Stage 1: Denial:
You don’t care. Or so you say. Bbm profile? Deleted. Facebook page? Gone. He is dead to you-digitally, at least. You rant about the idiot to your friends and they tell you they don’t know what you saw in him in the first place. With high heels on your feet and your fatal drink in your hand, you toast to independence and echo the faithful “good riddance to bad rubbish.” Even the DJ must have gotten the memo because he throws Beyonce’s ‘Single Ladies’ into his mix. This is a sign: You don’t need that fool/ punk/ player/ douche-bag. Moving on.
Stage 2: The Undoing:
Friday night’s debauchery turns Saturday morning’s grief. It hits you. You miss having him hold you. You miss having someone to tell the minute details of your life. You wonder what’s wrong with you. What did you do wrong? You ask how you have allowed a man make you feel this powerless. You cry enough rivers to satisfy Justin Timberlake. You fall apart on the hard wood floor of your apartment. Your mirror and make-up brush are witnesses to your swollen eyes and bruised spirit. No one can see you this way: One. Hot. Mess. You’re the one who usually has ish together. No, this grief is between you, your God, and your chocolate bar.

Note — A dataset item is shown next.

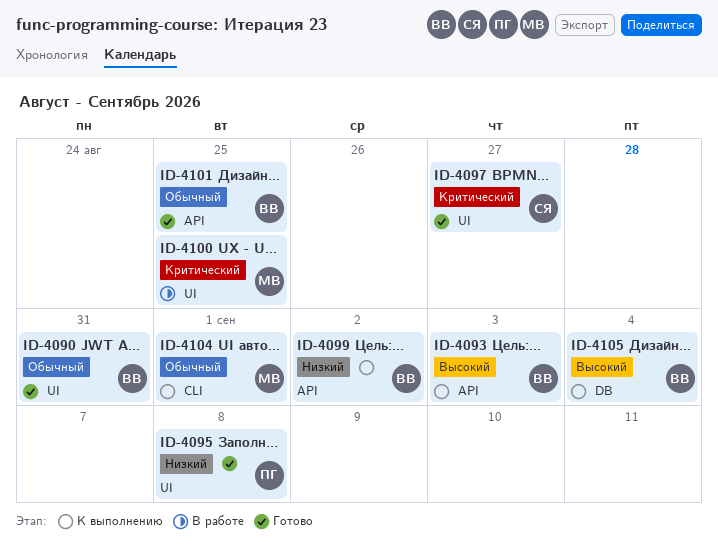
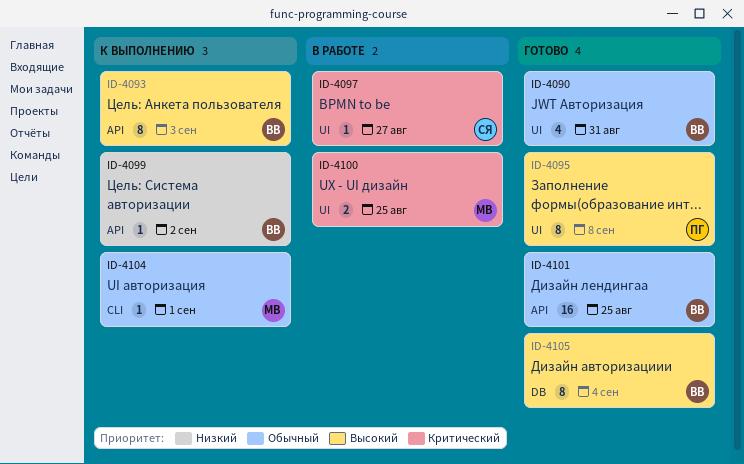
ID-4095, priority: Низкий -> Высокий
ID-4097, status: Готово -> В работе
ID-4105, status: К выполнению -> Готово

Stage 3: The Peace & Pieces:
You are fighting urges to call him. Maybe you overreacted. Maybe he was telling the truth. Maybe you’re just not patient enough. This is like kicking a bad habit complete with the shakes. But you turn off your phone, clasp your hands in prayer, and Amen your way to temporary sanity. You write a list of every bitch ass move he made. You read enough feminist poems and self-help books to make you an expert: PhD in Getting Over Jerks And Looking Fabulous While Doing It. You become the accidental work-a-holic. That research paper gets done. The closet finally gets organized-by color and fabric. And when all else fails, you go to bed and hope that your heart will feel better in the morning.
Stage 4: The Letting Go:
You’ve forgiven his flaws and accepted your own. You’ve remembered the beauty of Insha Allah. This is the letting go and letting God part. You’ve returned to your first love and free therapy: writing. You’ve found the silver lining: he at least inspired good poetry. Suddenly, a familiar song: one that takes you to your childhood and happy times. You remember the sunshine that existed before him. You remember the sunshine that will exist after him. You notice the hottie across the room staring at you. You acknowledge him and continue to type furiously. Today it’s just about you, your latte, and one exquisite moment of epiphany.